Sunday, March 18, 2012

Body Count

This morning I was reading a preview of the soon-to-be-released movie, Hunger Games, and the reporter was comparing it's premise to a Japanese movie called Battle Royale.  Among his comments he said, "Something about Japanese pop culture makes the sight of a uniformed schoolgirl wielding a bloody sickle seem like the most natural thing in the world."  Don't even get me started on the whole skimpily clad girls in battle situations.  I'll post about that another time.  What caught me this morning was the tendency of the Japanese to kill off their characters.  I've talked before in this blog about my feelings about senseless deaths of characters, so today I'll stick to talking about series with high body counts.  For the most part I really dislike series that end with most of the cast dead.

The series that probably takes the prize for this is Gilgamesh.  Gilgamesh kills off their entire cats in the last episode.  I was so mad I deleted the whole series from my files and have never felt the need to watch it again, like I do most series.  Other series with really high body counts that I've never re-watched and never will (although I didn't delete them from my files) include Soukyou no Fafner:Dead Aggressor and Tatakau Shisho:Book of Bantorra.  Both of these series end up with few survivors and take out main characters.  It's bad enough re-watching series that kill off one or two favorite characters.  It's impossible with series that decimate most of the cast along with favorite characters. 

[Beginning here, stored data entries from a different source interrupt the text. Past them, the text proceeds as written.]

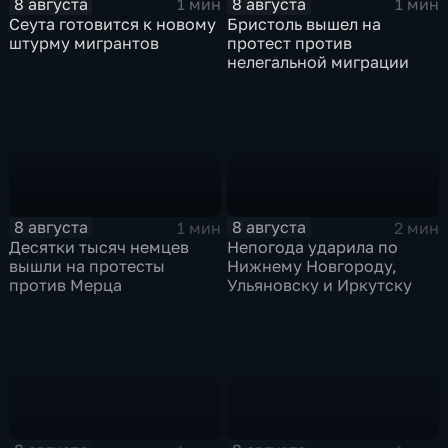
8 августа
8 августа
1 мин
1 мин
Сеута готовится к новому
Бристоль вышел на
штурму мигрантов
протест против
нелегальной миграции
8 августа
8 августа
1 мин
2 мин
Десятки тысяч немцев
Непогода ударила по
вышли на протесты
Нижнему Новгороду,
против Мерца
Ульяновску и Иркутску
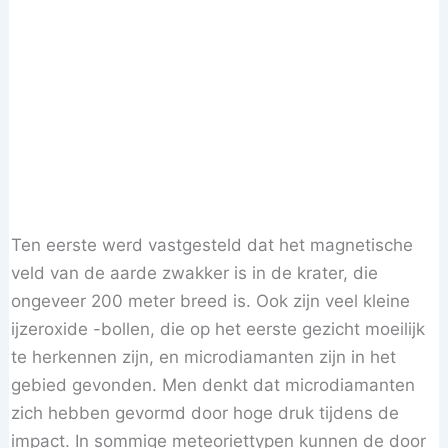
Ten eerste werd vastgesteld dat het magnetische
veld van de aarde zwakker is in de krater, die
ongeveer 200 meter breed is. Ook zijn veel kleine
ijzeroxide -bollen, die op het eerste gezicht moeilijk
te herkennen zijn, en microdiamanten zijn in het
gebied gevonden. Men denkt dat microdiamanten
zich hebben gevormd door hoge druk tijdens de
impact. In sommige meteoriettypen kunnen de door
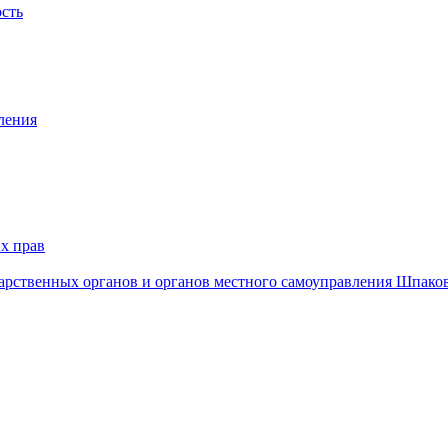
ость
ления
х прав
дарственных органов и органов местного самоуправления Шпако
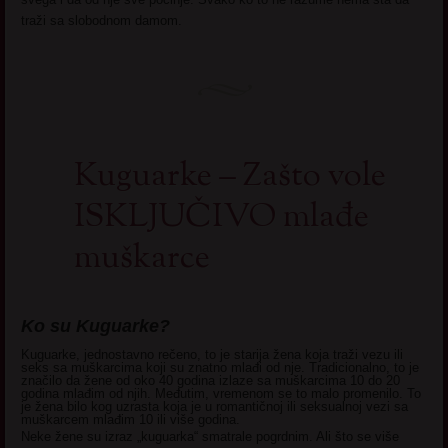
traži sa slobodnom damom.
Kuguarke – Zašto vole
ISKLJUČIVO mlađe
muškarce
Ko su Kuguarke?
Kuguarke, jednostavno rečeno, to je starija žena koja traži vezu ili
seks sa muškarcima koji su znatno mlađi od nje. Tradicionalno, to je
značilo da žene od oko 40 godina izlaze sa muškarcima 10 do 20
godina mlađim od njih. Međutim, vremenom se to malo promenilo. To
je žena bilo kog uzrasta koja je u romantičnoj ili seksualnoj vezi sa
muškarcem mlađim 10 ili više godina.
Neke žene su izraz „kuguarka“ smatrale pogrdnim. Ali što se više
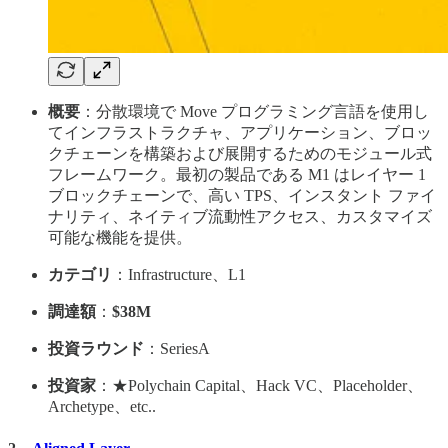
概要
：分散環境で Move プログラミング言語を使用し
てインフラストラクチャ、アプリケーション、ブロッ
クチェーンを構築および展開するためのモジュール式
フレームワーク。最初の製品である M1 はレイヤー 1
ブロックチェーンで、高い TPS、インスタント ファイ
ナリティ、ネイティブ流動性アクセス、カスタマイズ
可能な機能を提供。
カテゴリ
：Infrastructure、L1
調達額
：
$38M
投資ラウンド
：SeriesA
投資家
：★Polychain Capital、Hack VC、Placeholder、
Archetype、etc..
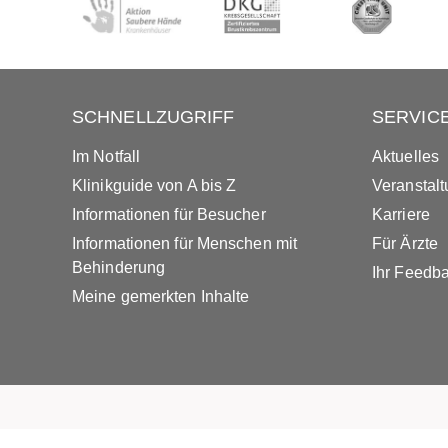
SCHNELLZUGRIFF
SERVIC
Im Notfall
Aktuelles
Klinikguide von A bis Z
Veranstal
Informationen für Besucher
Karriere
Informationen für Menschen mit
Für Ärzte
Behinderung
Ihr Feedb
Meine gemerkten Inhalte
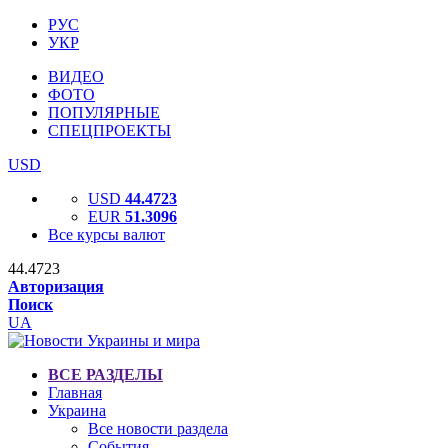
РУС
УКР
ВИДЕО
ФОТО
ПОПУЛЯРНЫЕ
СПЕЦПРОЕКТЫ
USD
USD
44.4723
EUR
51.3096
Все курсы валют
44.4723
Авторизация
Поиск
UA
ВСЕ РАЗДЕЛЫ
Главная
Украина
Все новости раздела
События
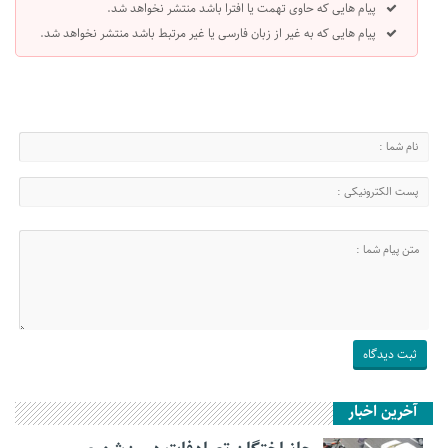
پیام هایی که حاوی تهمت یا افترا باشد منتشر نخواهد شد.
پیام هایی که به غیر از زبان فارسی یا غیر مرتبط باشد منتشر نخواهد شد.
آخرین اخبار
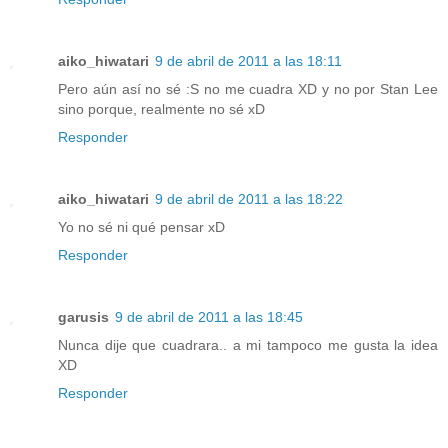
aiko_hiwatari
9 de abril de 2011 a las 18:11
Pero aún así no sé :S no me cuadra XD y no por Stan Lee
sino porque, realmente no sé xD
Responder
aiko_hiwatari
9 de abril de 2011 a las 18:22
Yo no sé ni qué pensar xD
Responder
garusis
9 de abril de 2011 a las 18:45
Nunca dije que cuadrara.. a mi tampoco me gusta la idea
XD
Responder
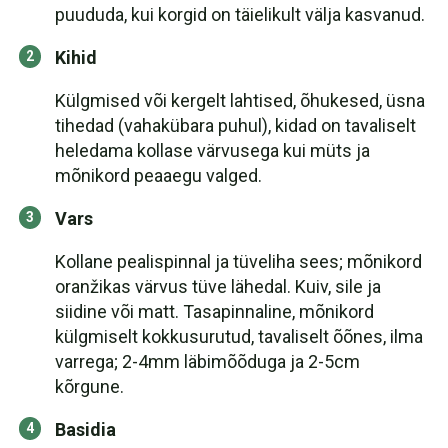
puududa, kui korgid on täielikult välja kasvanud.
Kihid
Külgmised või kergelt lahtised, õhukesed, üsna
tihedad (vahakübara puhul), kidad on tavaliselt
heledama kollase värvusega kui müts ja
mõnikord peaaegu valged.
Vars
Kollane pealispinnal ja tüveliha sees; mõnikord
oranžikas värvus tüve lähedal. Kuiv, sile ja
siidine või matt. Tasapinnaline, mõnikord
külgmiselt kokkusurutud, tavaliselt õõnes, ilma
varrega; 2-4mm läbimõõduga ja 2-5cm
kõrgune.
Basidia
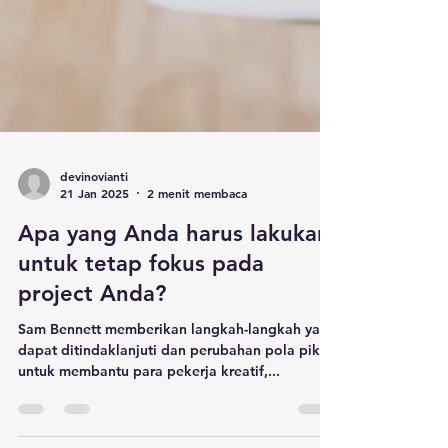
devinovianti
21 Jan 2025
2 menit membaca
Apa yang Anda harus lakukan
untuk tetap fokus pada
project Anda?
Sam Bennett memberikan langkah-langkah yang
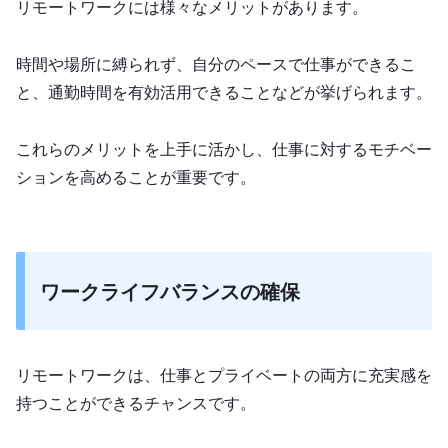
リモートワークには様々なメリットがあります。
時間や場所に縛られず、自分のペースで仕事ができるこ
と、通勤時間を有効活用できることなどが挙げられます。
これらのメリットを上手に活かし、仕事に対するモチベー
ションを高めることが重要です。
ワークライフバランスの確保
リモートワークは、仕事とプライベートの両方に充実感を
持つことができるチャンスです。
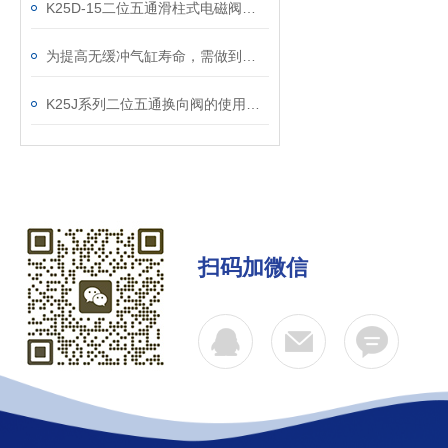
K25D-15二位五通滑柱式电磁阀工业自动化的气动心脏
为提高无缓冲气缸寿命，需做到这些
K25J系列二位五通换向阀的使用中容易出现的问题
扫码加微信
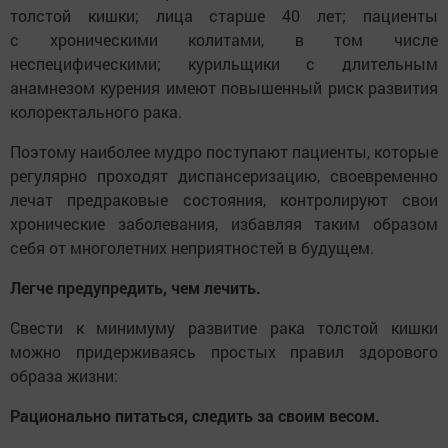
толстой кишки; лица старше 40 лет; пациенты
с хроническими колитами, в том числе
неспецифическими; курильщики с длительным
анамнезом курения имеют повышенный риск развития
колоректального рака.
Поэтому наиболее мудро поступают пациенты, которые
регулярно проходят диспансеризацию, своевременно
лечат предраковые состояния, контролируют свои
хронические заболевания, избавляя таким образом
себя от многолетних неприятностей в будущем.
Легче предупредить, чем лечить.
Свести к минимуму развитие рака толстой кишки
можно придерживаясь простых правил здорового
образа жизни:
Рационально питаться, следить за своим весом.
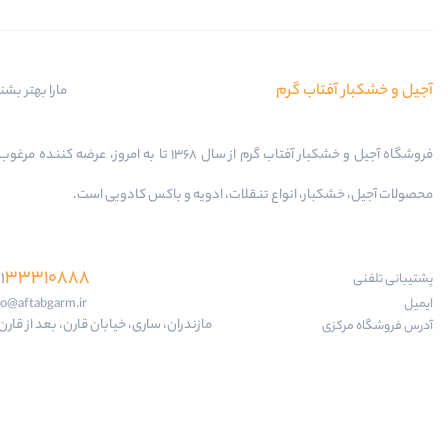
آجیل و خشکبار آفتاب گرم
مارا بهتر بشن
فروشگاه آجیل و خشکبار آفتاب گرم از سال 1368 تا به امروز، عرضه کننده
محصولات آجیل، خشکبار، انواع تنقلات، ادویه و باکس کادویی است.
33310888
1
پشتیبانی تلفنی
ایمیل
fo@aftabgarm.ir
مازندران، ساری، خیابان قارن، بعد از قارن 18
آدرس‌ فروشگاه مرکزی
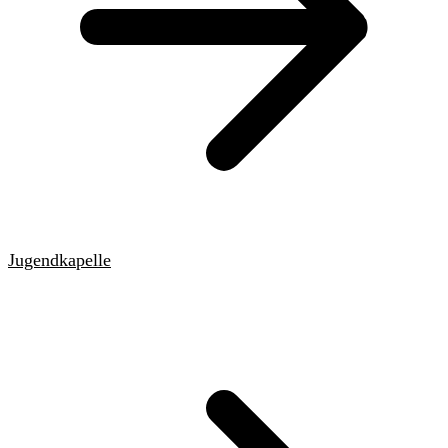
Jugendkapelle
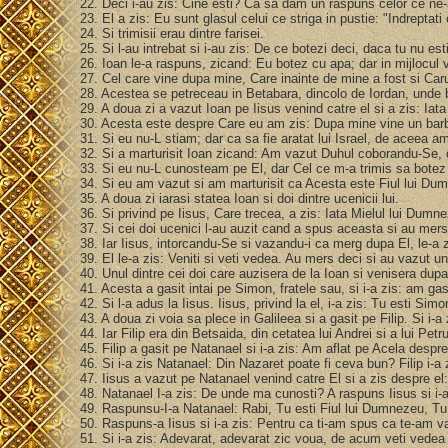
22. Deci i-au zis: Cine esti? Ca sa dam un raspuns celor ce ne-a
23. El a zis: Eu sunt glasul celui ce striga in pustie: "Indrepta
24. Si trimisii erau dintre farisei.
25. Si l-au intrebat si i-au zis: De ce botezi deci, daca tu nu esti
26. Ioan le-a raspuns, zicand: Eu botez cu apa; dar in mijlocul 
27. Cel care vine dupa mine, Care inainte de mine a fost si Car
28. Acestea se petreceau in Betabara, dincolo de Iordan, unde
29. A doua zi a vazut Ioan pe Iisus venind catre el si a zis: Iat
30. Acesta este despre Care eu am zis: Dupa mine vine un barba
31. Si eu nu-L stiam; dar ca sa fie aratat lui Israel, de aceea 
32. Si a marturisit Ioan zicand: Am vazut Duhul coborandu-Se, 
33. Si eu nu-L cunosteam pe El, dar Cel ce m-a trimis sa bote
34. Si eu am vazut si am marturisit ca Acesta este Fiul lui D
35. A doua zi iarasi statea Ioan si doi dintre ucenicii lui.
36. Si privind pe Iisus, Care trecea, a zis: Iata Mielul lui Dumn
37. Si cei doi ucenici l-au auzit cand a spus aceasta si au mer
38. Iar Iisus, intorcandu-Se si vazandu-i ca merg dupa El, le-a zi
39. El le-a zis: Veniti si veti vedea. Au mers deci si au vazut u
40. Unul dintre cei doi care auzisera de la Ioan si venisera dupa
41. Acesta a gasit intai pe Simon, fratele sau, si i-a zis: am ga
42. Si l-a adus la Iisus. Iisus, privind la el, i-a zis: Tu esti Sim
43. A doua zi voia sa plece in Galileea si a gasit pe Filip. Si i-
44. Iar Filip era din Betsaida, din cetatea lui Andrei si a lui Petr
45. Filip a gasit pe Natanael si i-a zis: Am aflat pe Acela despre
46. Si i-a zis Natanael: Din Nazaret poate fi ceva bun? Filip i-a 
47. Iisus a vazut pe Natanael venind catre El si a zis despre el:
48. Natanael I-a zis: De unde ma cunosti? A raspuns Iisus si i-
49. Raspunsu-I-a Natanael: Rabi, Tu esti Fiul lui Dumnezeu, Tu e
50. Raspuns-a Iisus si i-a zis: Pentru ca ti-am spus ca te-am 
51. Si i-a zis: Adevarat, adevarat zic voua, de acum veti vede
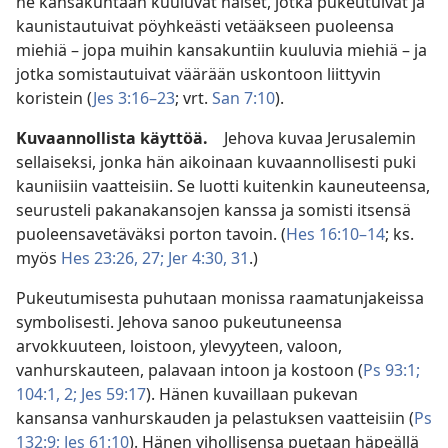
ne kansakuntaan kuuluvat naiset, jotka pukeutuivat ja
kaunistautuivat pöyhkeästi vetääkseen puoleensa
miehiä – jopa muihin kansakuntiin kuuluvia miehiä – ja
jotka somistautuivat väärään uskontoon liittyvin
koristein (
Jes 3:16–23
; vrt.
San 7:10
).
Kuvaannollista käyttöä.
Jehova kuvaa Jerusalemin
sellaiseksi, jonka hän aikoinaan kuvaannollisesti puki
kauniisiin vaatteisiin. Se luotti kuitenkin kauneuteensa,
seurusteli pakanakansojen kanssa ja somisti itsensä
puoleensavetäväksi porton tavoin. (
Hes 16:10–14
; ks.
myös
Hes 23:26, 27;
Jer 4:30, 31
.)
Pukeutumisesta puhutaan monissa raamatunjakeissa
symbolisesti. Jehova sanoo pukeutuneensa
arvokkuuteen, loistoon, ylevyyteen, valoon,
vanhurskauteen, palavaan intoon ja kostoon (
Ps 93:1;
104:1, 2;
Jes 59:17
). Hänen kuvaillaan pukevan
kansansa vanhurskauden ja pelastuksen vaatteisiin (
Ps
132:9;
Jes 61:10
). Hänen vihollisensa puetaan häpeällä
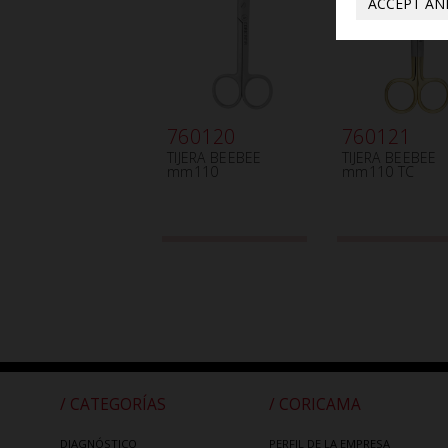
ACCEPT AN
760120
760121
TIJERA BEEBEE
TIJERA BEEBEE
mm110
mm110 TC
/ CATEGORÍAS
/ CORICAMA
DIAGNÓSTICO
PERFIL DE LA EMPRESA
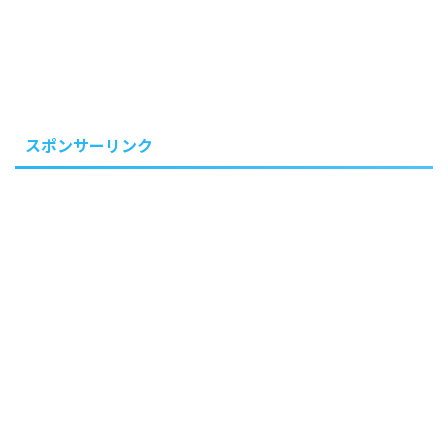
スポンサーリンク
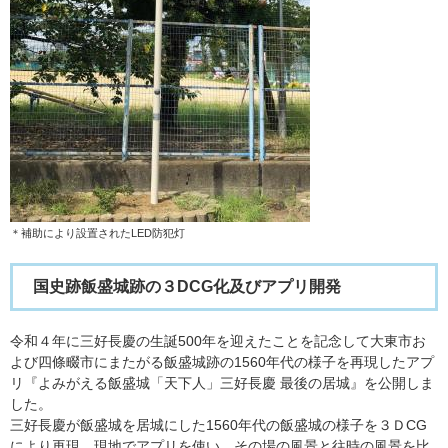
＊補助により設置されたLED防犯灯
国史跡飯盛城跡の３DCG化及びアプリ開発
令和４年に三好長慶の生誕500年を迎えたことを記念して大東市お
よび四條畷市にまたがる飯盛城跡の1560年代の様子を再現したアプ
リ『よみがえる飯盛城「天下人」三好長慶 最後の居城』を公開しま
した。
三好長慶が飯盛城を居城にした1560年代の飯盛城の様子を３ＤCG
により再現。現地でアプリを使い、その場の風景と往時の風景を比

There are a few series with high body counts that I can't help liking, even if I wish the body counts were significantly lower.  I suppose other aspects of the series attract me enough that I have to get past the body count.  At the top of this list would be Wolf's Rain.  Wolf's Rain kills off all the main characters in the last 4 episodes.  I like the series enough otherwise that I can skip the last four episodes and create my own ending (twist reality a bit.  Why not?  This blog is Alternate Realities after all.)  Another series like this is Shiki.  Shiki has a massive body count, but the plot left me so ambivalent about who I considered the good guys vs the bad guys that I ended up liking the series. 

Two older series that I hate the body count in are X and Fushigi Yuugi. Fushigi Yuugi is almost redeemed by keeping the two main characters alive, but since most of the rest of the cast are not living it's hard to like the ending.  X even kills the main character.  I hate the whole "his death was necessary to redeem the world" premise.  That and the whole "you cannot escape your destiny/fate" premise.  Those are two plot devices that will immediately cause me to be, shall we say, 'less than happy' with a series.   

Another series I disliked because of the death of the main characters in the end was Chrno Crusade.  I hate that the two main characters die and the bad guy lives.  If the series creators do that kind of thing to make it more like real life, please stop.  I don't watch anime for it to be like real life.  Other series with main character deaths at the very end include Katanagatari, Phantom:Requiem and Terra e.  These series are why I never decide if I like a series until I've seen the ending.  I really dislike the killing of a main character in the last or near to last episode.  It usually makes me feel like I've wasted an entire series.  There are exceptions of course (Cowboy Bebop), but the series has to be pretty exceptional for me to like it after a main character death in the final episode.  I think Cowboy Bebop may be the only one I've ever found. 

So that's my take on high body counts.  In general I won't like a series that kills too many characters.